David F. Beigler, MD
(In response to the Across the President's Desk column in the April 1997 Bulletin.) It is my understanding that HCFA will be reducing the reimbursement for total hip arthroplasties 40 percent beginning Jan. 1, 1998. This 40 percent reduction is in addition to the 50 percent reduction that we have received since 1991. I have felt that the reduction to our present levels, though inconvenient, was reasonable. However, at this time, if the reductions take our total hip reimbursements down to a limit of $1,100-$1,200, I will be forced to no longer do any total hip replacements or revisions of total hips.
Frank A. Minor, MD
Grass Valley, Calif.
I am responding to Dr. Douglas Jackson's article in the last AAOS Bulletin (April 1997). He set out the Academy's plan to oppose the cutbacks proposed by HCFA in Medicare payments. This type of article has always irritated me because it seems to put the financial status of the orthopaedist above the interest of the patients. The statement was made concerning the access of Medicare patients to "top quality" orthopaedic care if there are further cutbacks in reimbursement.
I have yet to know an orthopaedist who is not doing very well financially. I would venture to say that most orthopaedists are in the top 2 to 3 percent of income in the United States, when you look at the population as a whole. We have been trying to hire a new chief of orthopaedics at OHSU and the school has found that we can't compete with the large salaries orthopaedists are getting at other institutions. I admit that there have been other factors involved that have made it difficult to recruit a chief, but salary has been one factor.
Dr. Jackson's article strikes me as another "elitist" attempt to maintain the income of the orthopaedic community at a level that is the envy of many other specialties.

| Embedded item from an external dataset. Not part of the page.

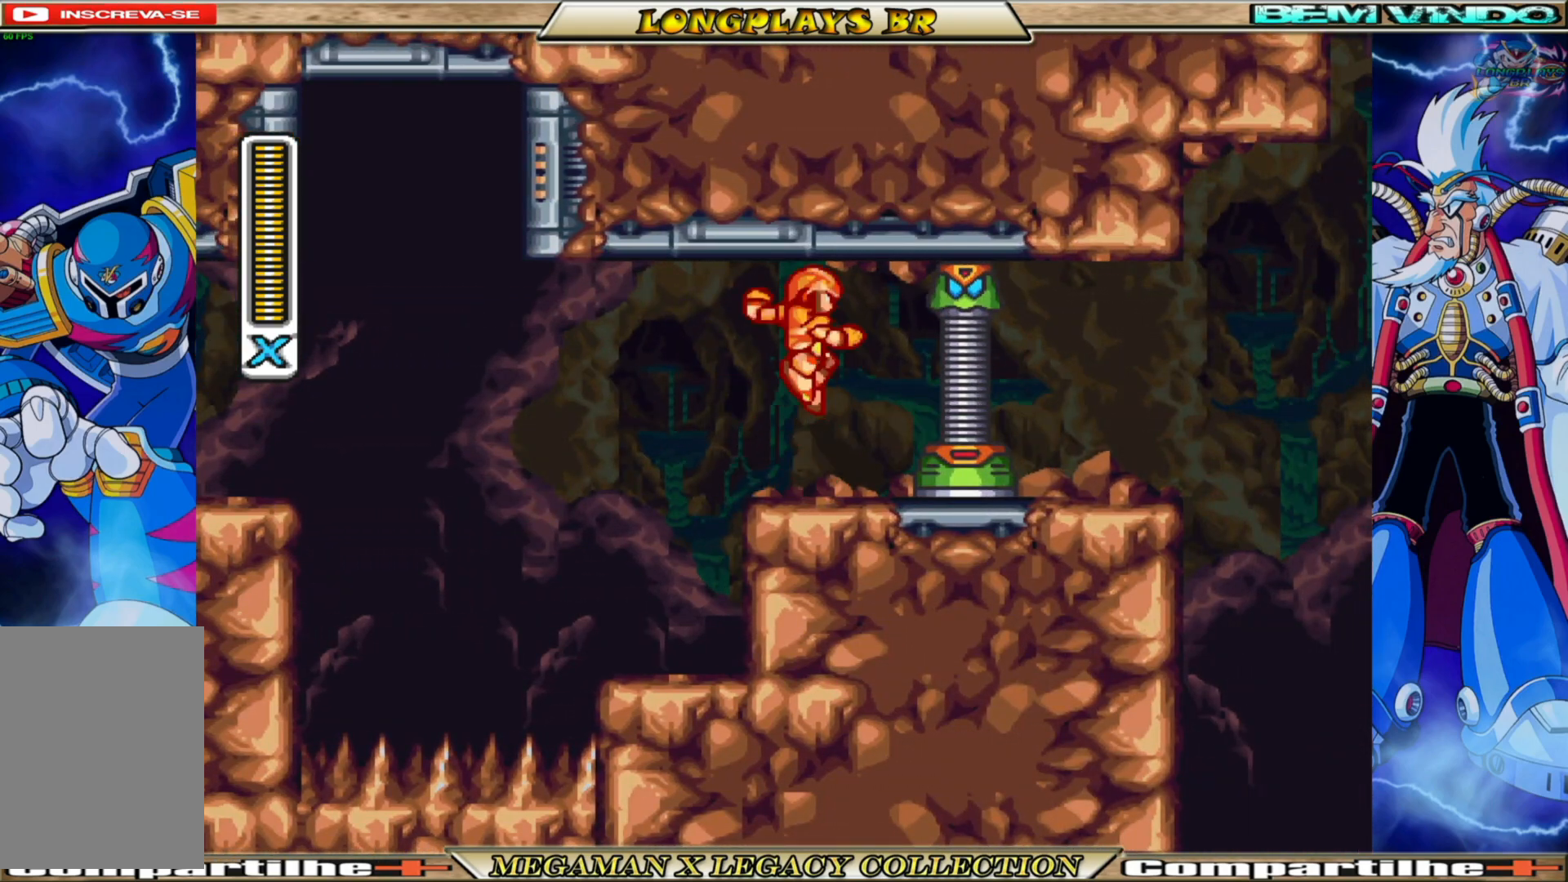
{"buttons": ["X"], "left_stick": "center", "right_stick": "center", "events": [[33, "X", "up"], [83, "X", "down"], [183, "X", "up"], [300, "X", "down"], [383, "X", "up"], [483, "X", "down"]]}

He cited the fact that neurosurgeons could see a 30 percent reduction in their reimbursement. Having worked closely with several neurosurgeons in the recent past, I have very little sympathy for them. The neurosurgeons in our community are charging fees that deserve to be cut back. I recently saw a fee of $11,000 for a lumbar laminectomy for a recurrent HNP. I think there is no reason for anyone charging a fee like that for such an operation.
When I was in active practice my fees were always on the low end of the scale in Portland, but I still made a very respectable income and have had no regrets that I didn't charge more.